● Extrait
• • • •

Le lavement des pieds, bien que pratique courante dans le Proche-Orient ancien pour accueillir les voyageurs, devient ici un acte sacré, préfigurant le sacrifice ultime de Jésus à la croix. Jacques Nussbaumer souligne que ce geste n’est pas uniquement une leçon d’humilité personnelle, mais une révélation du rôle rédempteur de Jésus : purifier ses disciples du péché à travers l’acte de service ultime, celui de mourir pour eux. Ce geste s’inscrit dans une perspective de salut, une purification qui dépasse la simple propreté physique.

• • • •

● Données disponibles
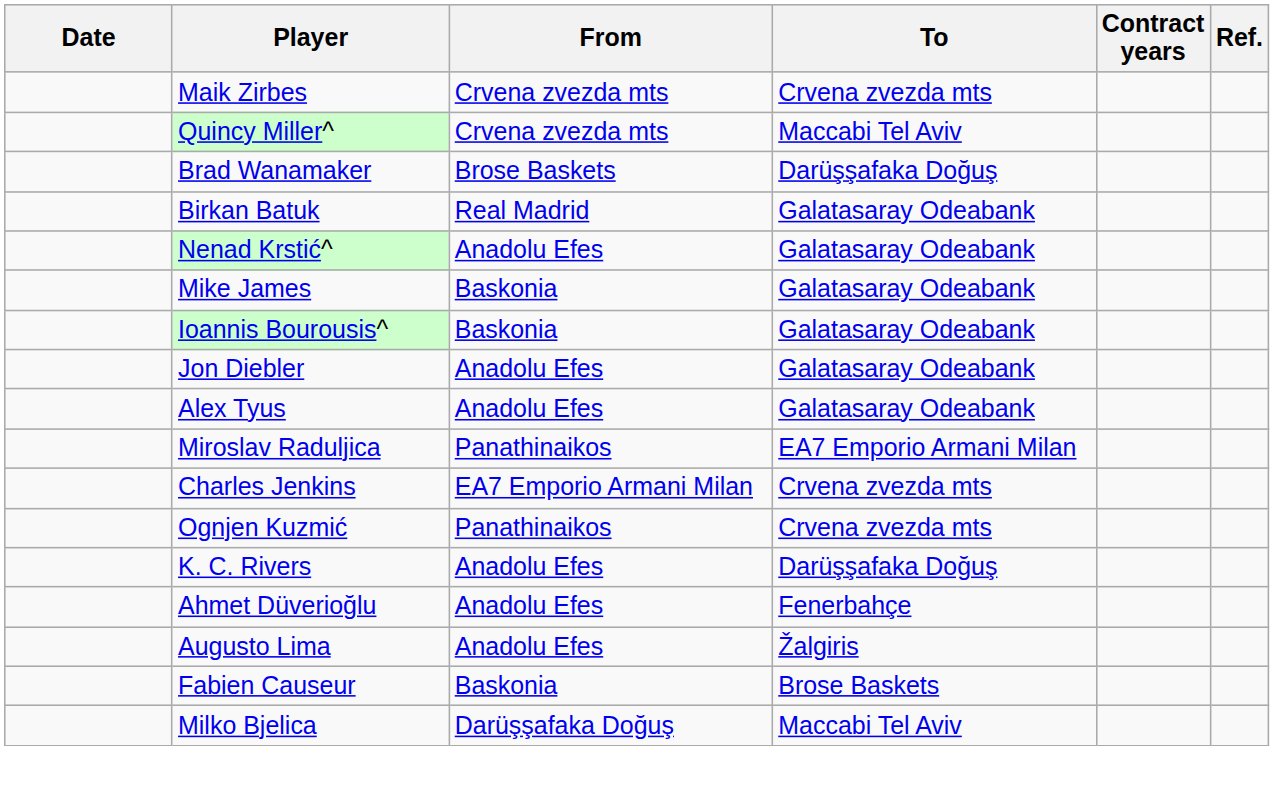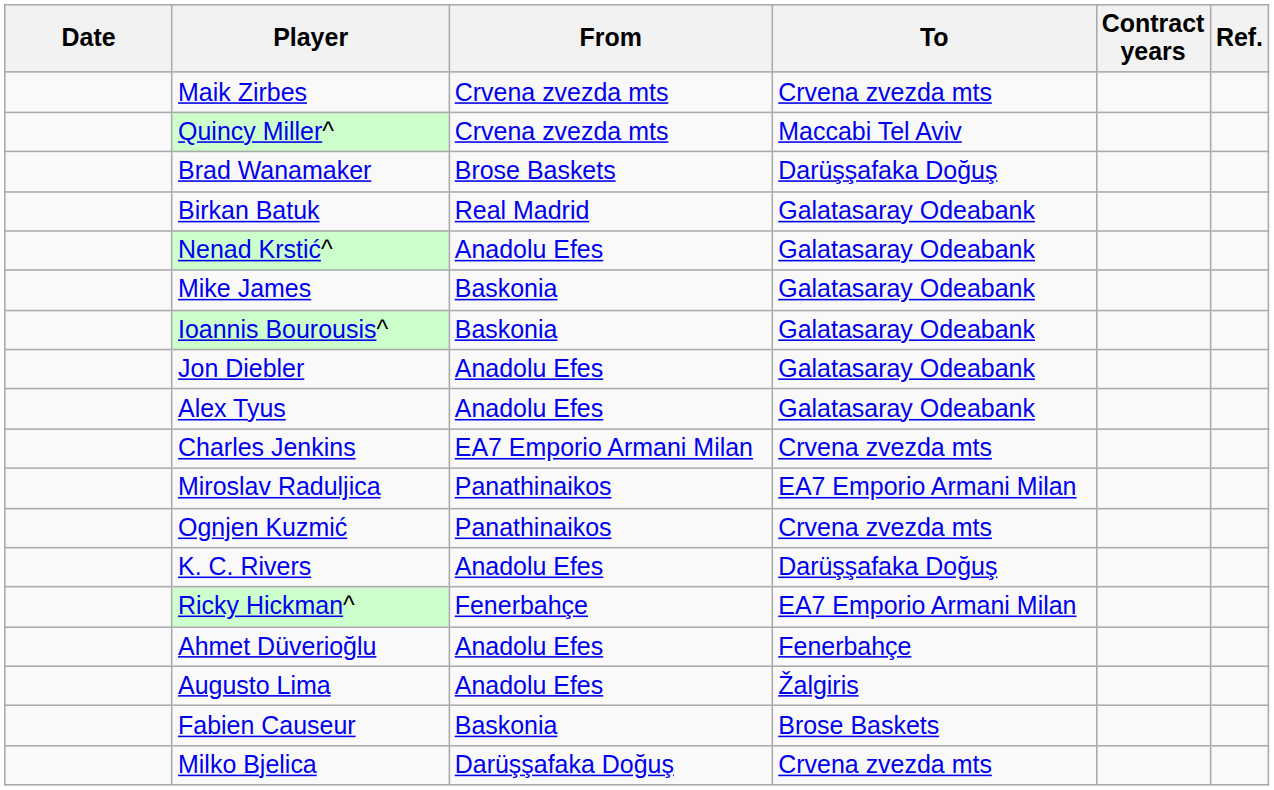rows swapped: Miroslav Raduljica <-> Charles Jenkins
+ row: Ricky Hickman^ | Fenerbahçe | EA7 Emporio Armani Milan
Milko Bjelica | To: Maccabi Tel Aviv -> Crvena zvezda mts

• • • •

● Consignes de travail
1 – D'après l'extrait sur le lavement des pieds, à quoi servait cette pratique courante dans le Proche-Orient ancien ?
2 – Recopiez dans l'extrait le passage qui s'ouvre sur les mots contenant « Le lavement des » et se ferme sur « simple propreté physique. ».
Les lignes ci-dessus n'ont aucun rôle ici.

● Réponses aux consignes
1 – À accueillir les voyageurs.

2 –
Le lavement des pieds, bien que pratique courante dans le Proche-Orient ancien pour accueillir les voyageurs, devient ici un acte sacré, préfigurant le sacrifice ultime de Jésus à la croix. Jacques Nussbaumer souligne que ce geste n’est pas uniquement une leçon d’humilité personnelle, mais une révélation du rôle rédempteur de Jésus : purifier ses disciples du péché à travers l’acte de service ultime, celui de mourir pour eux. Ce geste s’inscrit dans une perspective de salut, une purification qui dépasse la simple propreté physique.